> [Written instruction]
Can you render the lines in the items below as a Markdown table with the columns "Row" and "Line", starting with the line containing "class: Bryopsida" and going on through the line containing "common name: Stairstep moss"? Number each row and leave out any blank lines.

> [Entries]

-- BEGIN --

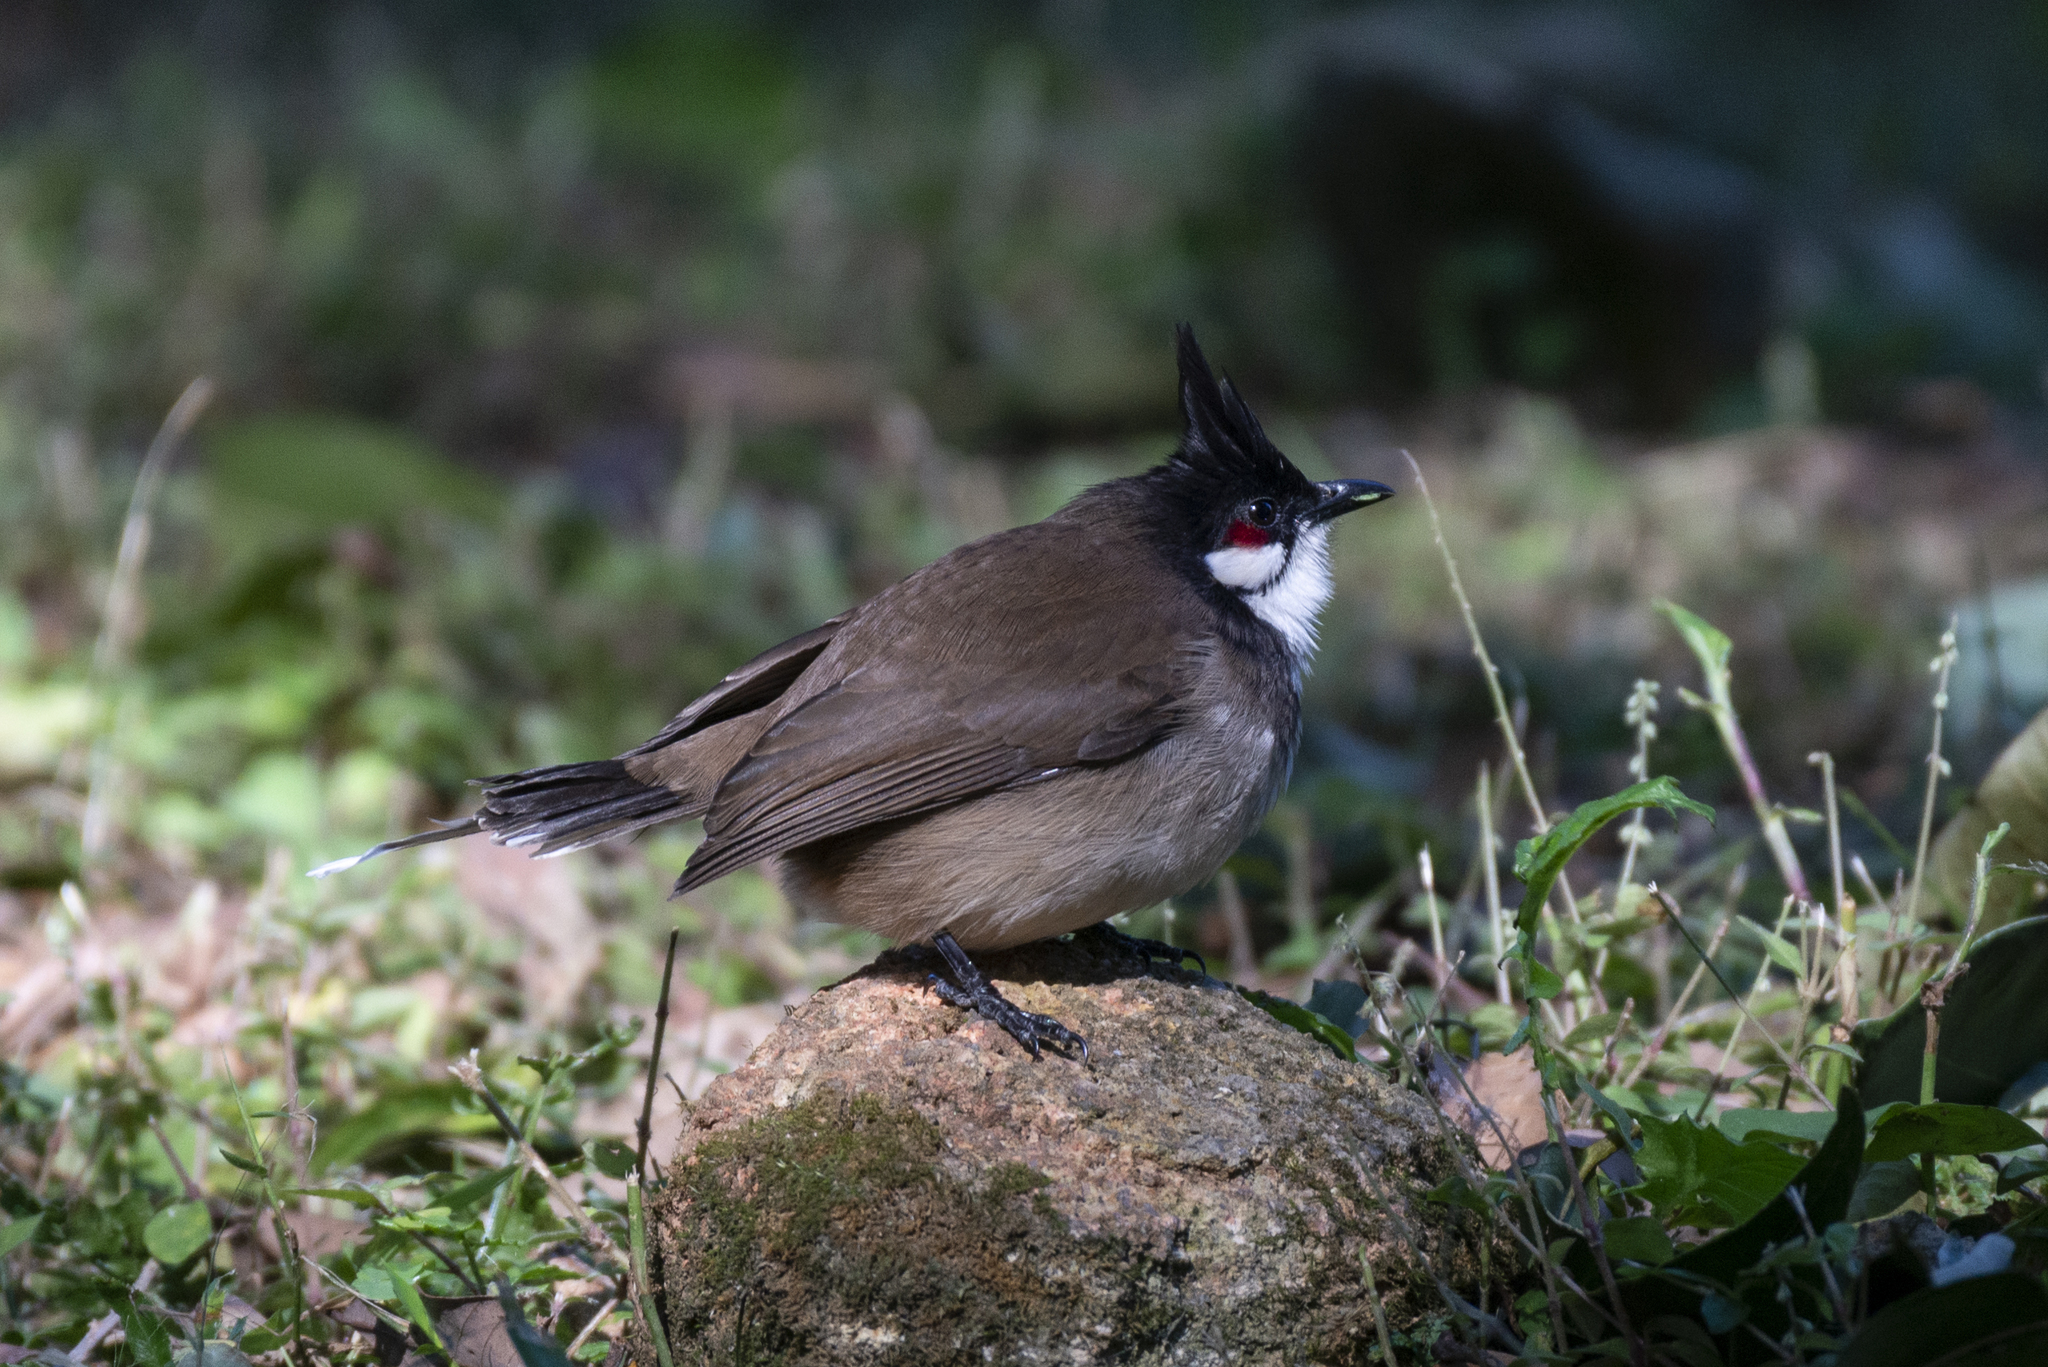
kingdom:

-- END --
-- BEGIN --

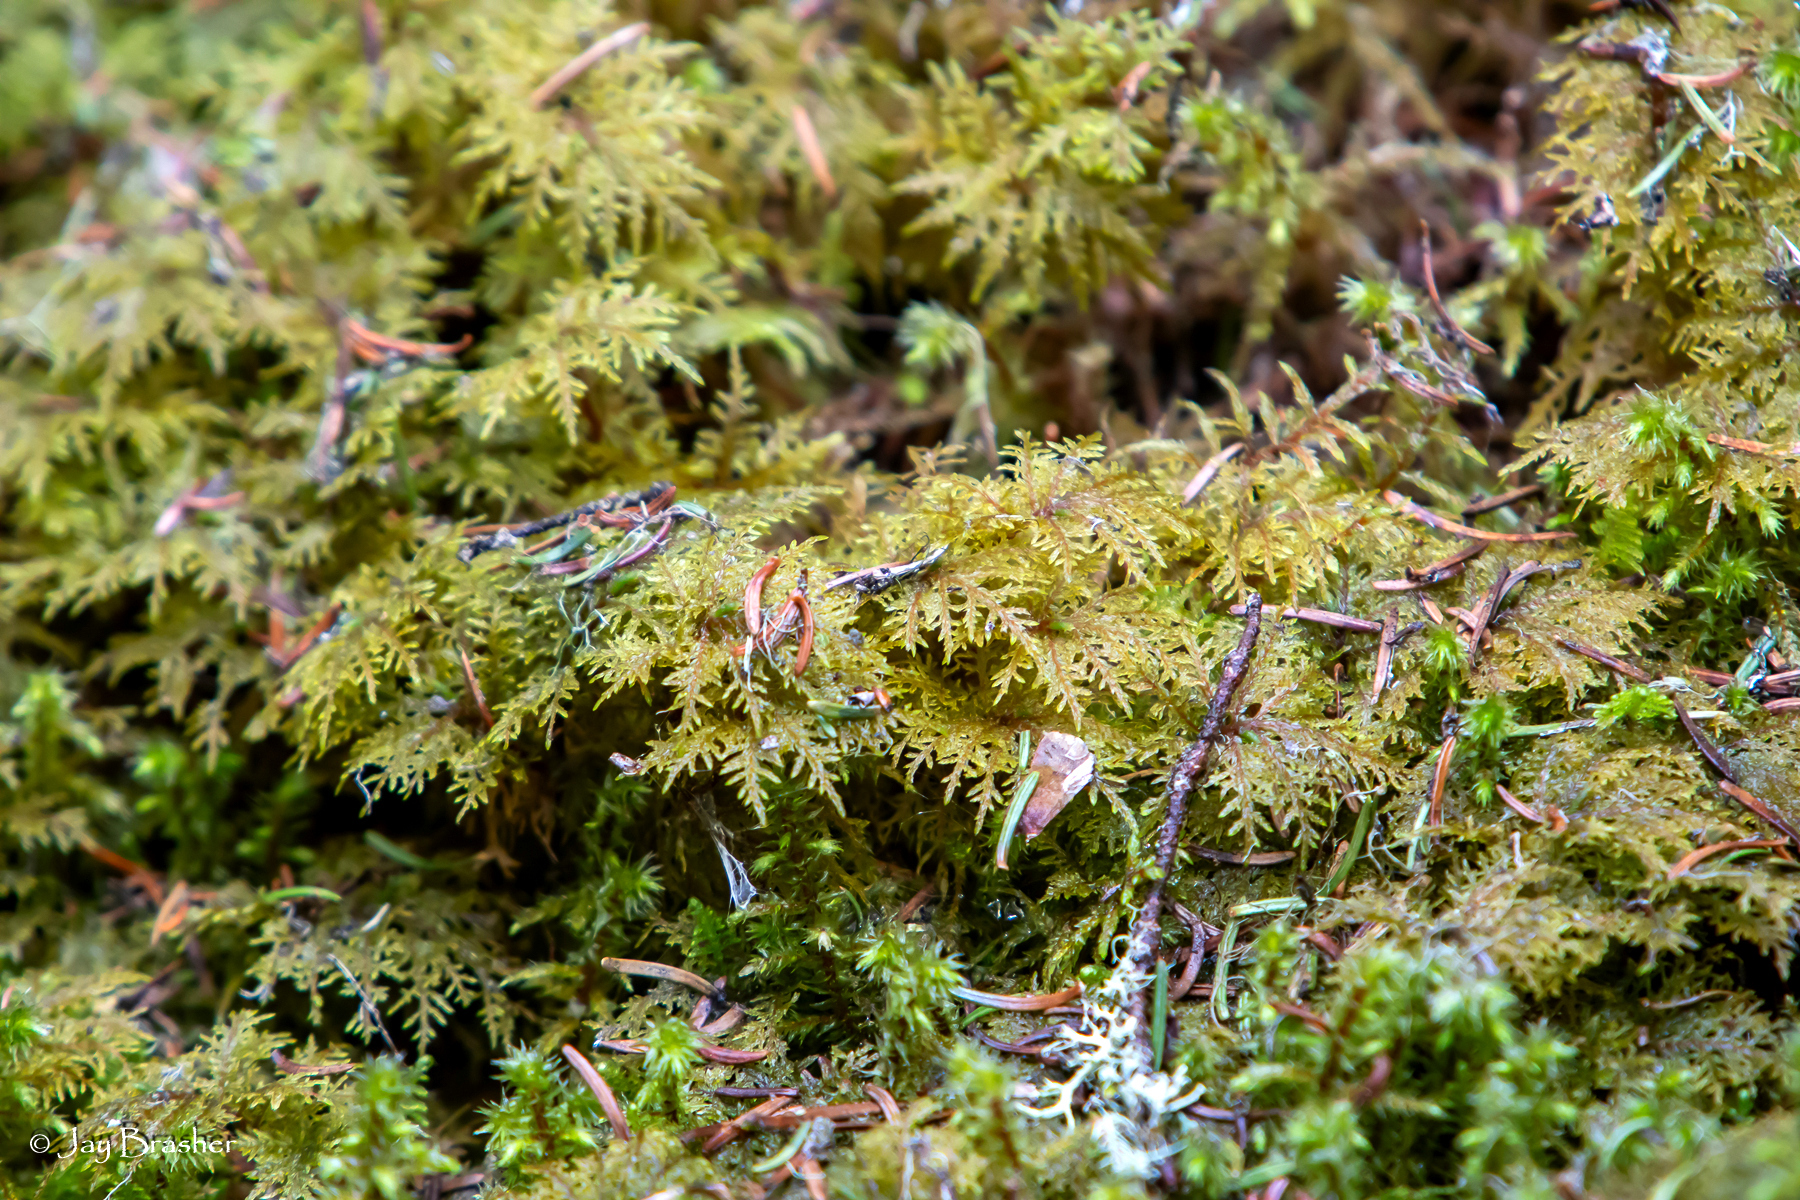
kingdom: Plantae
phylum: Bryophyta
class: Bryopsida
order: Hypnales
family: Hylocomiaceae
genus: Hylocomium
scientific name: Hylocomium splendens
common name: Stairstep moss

-- END --

> [Result of this task]
| Row | Line |
|---|---|
| 1 | class: Bryopsida |
| 2 | order: Hypnales |
| 3 | family: Hylocomiaceae |
| 4 | genus: Hylocomium |
| 5 | scientific name: Hylocomium splendens |
| 6 | common name: Stairstep moss |